# [Task details]
Whenever a line in the entries below contains "KROK", copy that line.

Data: Begin

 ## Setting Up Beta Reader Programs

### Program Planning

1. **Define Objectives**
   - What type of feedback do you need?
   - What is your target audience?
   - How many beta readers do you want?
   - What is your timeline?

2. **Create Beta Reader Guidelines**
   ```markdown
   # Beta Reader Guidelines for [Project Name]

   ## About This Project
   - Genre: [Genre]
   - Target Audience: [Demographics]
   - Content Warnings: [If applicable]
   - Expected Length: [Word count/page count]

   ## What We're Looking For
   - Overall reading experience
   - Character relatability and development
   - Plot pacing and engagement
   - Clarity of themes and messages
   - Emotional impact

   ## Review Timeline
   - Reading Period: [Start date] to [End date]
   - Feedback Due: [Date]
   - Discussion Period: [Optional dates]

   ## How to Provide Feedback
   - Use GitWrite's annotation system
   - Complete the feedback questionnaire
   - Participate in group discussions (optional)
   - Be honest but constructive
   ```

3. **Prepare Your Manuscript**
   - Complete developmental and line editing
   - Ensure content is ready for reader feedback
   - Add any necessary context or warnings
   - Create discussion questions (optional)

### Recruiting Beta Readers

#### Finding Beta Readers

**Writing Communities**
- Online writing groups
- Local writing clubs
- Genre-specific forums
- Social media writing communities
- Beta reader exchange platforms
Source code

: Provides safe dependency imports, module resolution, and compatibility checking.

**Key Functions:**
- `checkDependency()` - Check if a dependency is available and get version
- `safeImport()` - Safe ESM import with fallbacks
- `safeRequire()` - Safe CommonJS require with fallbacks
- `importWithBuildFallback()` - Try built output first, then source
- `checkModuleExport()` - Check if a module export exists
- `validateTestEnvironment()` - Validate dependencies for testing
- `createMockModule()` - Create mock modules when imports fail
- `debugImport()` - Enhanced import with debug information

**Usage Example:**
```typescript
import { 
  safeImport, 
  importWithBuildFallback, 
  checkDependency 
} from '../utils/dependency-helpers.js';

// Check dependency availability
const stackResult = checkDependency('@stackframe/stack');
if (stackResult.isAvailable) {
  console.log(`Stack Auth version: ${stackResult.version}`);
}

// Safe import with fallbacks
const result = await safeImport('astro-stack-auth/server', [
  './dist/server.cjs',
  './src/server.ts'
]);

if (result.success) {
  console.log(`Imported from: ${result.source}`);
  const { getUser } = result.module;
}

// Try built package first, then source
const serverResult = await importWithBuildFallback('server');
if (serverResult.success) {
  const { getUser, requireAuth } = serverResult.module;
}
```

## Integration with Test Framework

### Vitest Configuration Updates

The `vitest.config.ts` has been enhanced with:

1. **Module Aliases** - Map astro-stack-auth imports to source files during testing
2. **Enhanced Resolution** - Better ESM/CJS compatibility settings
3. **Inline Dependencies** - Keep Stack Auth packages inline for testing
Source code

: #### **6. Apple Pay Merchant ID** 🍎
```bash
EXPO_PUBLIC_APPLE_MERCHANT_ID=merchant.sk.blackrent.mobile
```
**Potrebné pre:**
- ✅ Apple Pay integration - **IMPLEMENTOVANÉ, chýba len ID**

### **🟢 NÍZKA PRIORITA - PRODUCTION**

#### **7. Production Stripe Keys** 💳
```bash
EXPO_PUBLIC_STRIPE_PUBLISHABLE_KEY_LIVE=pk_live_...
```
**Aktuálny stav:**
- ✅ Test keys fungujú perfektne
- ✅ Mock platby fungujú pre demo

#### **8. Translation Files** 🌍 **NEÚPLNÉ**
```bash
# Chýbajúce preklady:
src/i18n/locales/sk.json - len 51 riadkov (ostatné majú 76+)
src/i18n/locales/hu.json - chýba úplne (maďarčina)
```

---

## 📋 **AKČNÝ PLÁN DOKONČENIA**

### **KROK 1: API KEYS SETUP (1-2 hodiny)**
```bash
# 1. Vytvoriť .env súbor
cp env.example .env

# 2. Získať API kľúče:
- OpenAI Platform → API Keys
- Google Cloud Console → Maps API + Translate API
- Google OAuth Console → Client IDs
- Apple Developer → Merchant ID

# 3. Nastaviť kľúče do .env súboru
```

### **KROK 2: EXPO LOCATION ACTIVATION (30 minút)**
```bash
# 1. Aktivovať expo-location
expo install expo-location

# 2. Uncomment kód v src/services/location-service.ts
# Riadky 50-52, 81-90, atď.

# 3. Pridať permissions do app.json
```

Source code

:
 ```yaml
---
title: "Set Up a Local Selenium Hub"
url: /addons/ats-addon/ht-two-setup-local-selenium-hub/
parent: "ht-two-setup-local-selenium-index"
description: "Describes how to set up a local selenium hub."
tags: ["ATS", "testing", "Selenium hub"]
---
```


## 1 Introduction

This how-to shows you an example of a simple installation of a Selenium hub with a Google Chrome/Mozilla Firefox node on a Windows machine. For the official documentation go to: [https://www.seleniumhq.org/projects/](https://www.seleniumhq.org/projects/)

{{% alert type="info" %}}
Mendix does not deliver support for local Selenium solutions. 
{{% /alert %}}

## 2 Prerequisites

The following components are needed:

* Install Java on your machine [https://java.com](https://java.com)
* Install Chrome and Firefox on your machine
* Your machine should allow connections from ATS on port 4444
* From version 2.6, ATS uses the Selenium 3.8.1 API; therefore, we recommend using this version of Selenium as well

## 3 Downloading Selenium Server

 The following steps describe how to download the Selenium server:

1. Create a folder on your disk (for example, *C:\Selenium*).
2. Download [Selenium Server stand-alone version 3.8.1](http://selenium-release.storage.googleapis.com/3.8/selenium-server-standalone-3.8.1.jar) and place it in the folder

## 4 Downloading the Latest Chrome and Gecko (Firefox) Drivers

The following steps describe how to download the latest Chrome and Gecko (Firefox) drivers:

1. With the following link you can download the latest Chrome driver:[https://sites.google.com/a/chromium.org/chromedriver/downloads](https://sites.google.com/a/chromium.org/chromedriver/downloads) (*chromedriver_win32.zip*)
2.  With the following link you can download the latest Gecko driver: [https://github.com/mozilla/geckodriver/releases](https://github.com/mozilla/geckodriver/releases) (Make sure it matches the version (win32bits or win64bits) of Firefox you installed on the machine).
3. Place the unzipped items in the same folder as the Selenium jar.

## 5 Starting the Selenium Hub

Data: End

# [Exercise solution]
### **KROK 1: API KEYS SETUP (1-2 hodiny)**
### **KROK 2: EXPO LOCATION ACTIVATION (30 minút)**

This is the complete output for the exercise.